**Selected text:**
%%

The second half of the hymn has sparked even greater debate. As a result of his obedience to God in submitting to death, this figure—who so far in the hymn has not been named—is exalted. But when Ehrman carries over his “man like Adam” interpretation into the exaltation phase of the hymn, he is led into further problematic exegesis. (Ehrman also suggests that this second half presents an “adoptionist” scenario, that here the man Jesus is being adopted as God’s son. But there is nothing in the text to suggest that; there is no allusion to Psalm 2:7. The Son is merely given new power.)

We can repeat verses 9-11 here for easy reference:

[9] Therefore also God highly exalted him [literally: hyper-exalted him],

and gave to him the name that is above every name.

[10] That at the name of Jesus, every knee should bow

of things in heaven, and on earth, and under the earth.

[11] And every tongue should confess that Jesus Christ is Lord

to the glory of God the Father.

%%

**Supplied information:**
%%

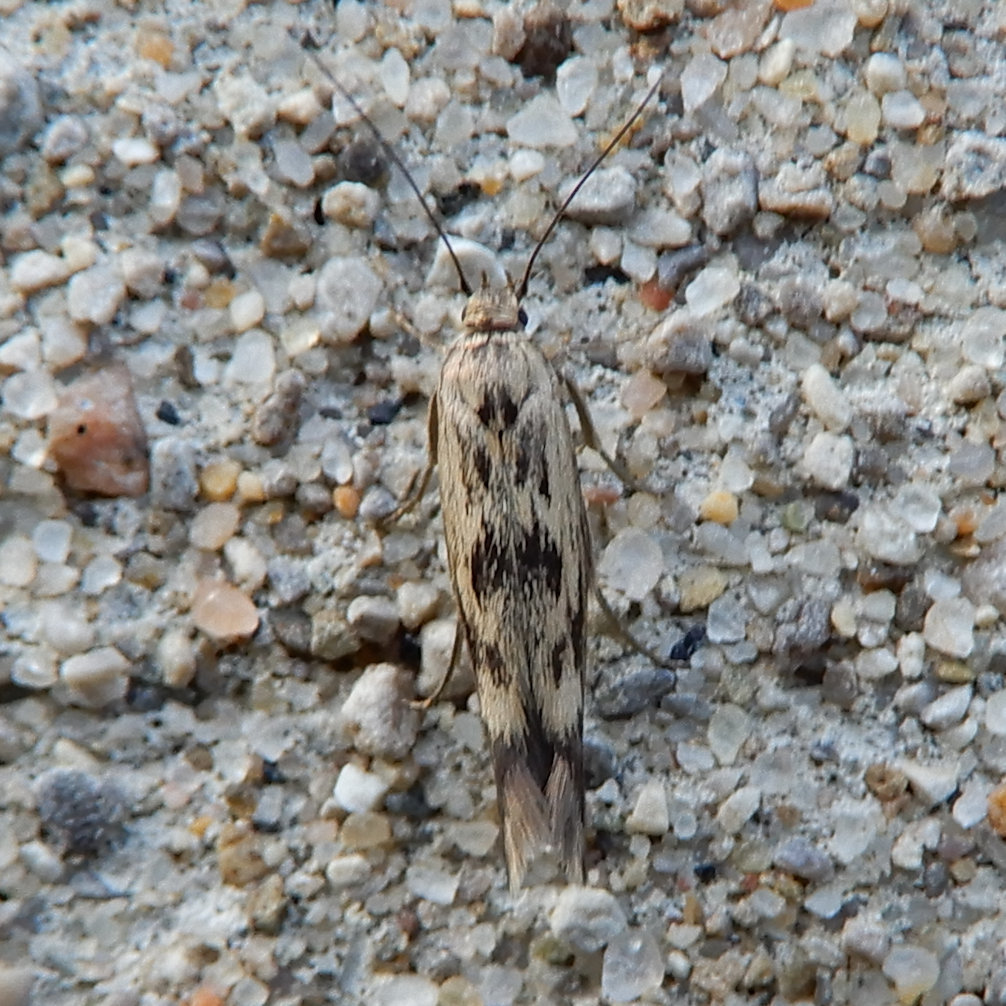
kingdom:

%%

**Tasks:**
#1 Could you rewrite the hymn commentary between "The second half" and "above every name.", inclusive, putting "poem" in place of "hymn"?
#2 Can you carry the commentary on the hymn's second half forward from its last line?

**In response:**
#1
The second half of the poem has sparked even greater debate. As a result of his obedience to God in submitting to death, this figure—who so far in the poem has not been named—is exalted. But when Ehrman carries over his “man like Adam” interpretation into the exaltation phase of the poem, he is led into further problematic exegesis. (Ehrman also suggests that this second half presents an “adoptionist” scenario, that here the man Jesus is being adopted as God’s son. But there is nothing in the text to suggest that; there is no allusion to Psalm 2:7. The Son is merely given new power.)

We can repeat verses 9-11 here for easy reference:

[9] Therefore also God highly exalted him [literally: hyper-exalted him],

and gave to him the name that is above every name.

#2
[Ehrman has pointed out the “hyper-exalted,” but that works against him. It implies an exaltation greater than the one he enjoyed before. But what ‘exaltation’ would the human man have possessed prior to this? The word clearly refers to the Son being raised even higher, with greater power, than he previously stood when he simply ‘shared in God’s nature’ (verse 6).]

The interpretation of verses 9-11 has always been critical. What is the “name above every name”? The plain reading is that it is “Jesus.” The word “name” in both verses is the same: “onoma.” This descending-ascending figure, who has pointedly not been identified by any name in the hymn before, is now given a name, and at that name, “Jesus,” all in heaven, earth and Sheol bow their knee to him. With that understanding, the case for mythicism has been clinched, for it tells us that no “Jesus” lived on earth with that name before the resurrection.

But scholarship sees one way out: the “name” given to the figure in verse 9 is not “Jesus,” it is something else. And with that other name, the exalted entity who was allegedly already named Jesus receives his new homage. And what is that other “name”? There is only one candidate available. It is “Lord.” But how much sense does this make?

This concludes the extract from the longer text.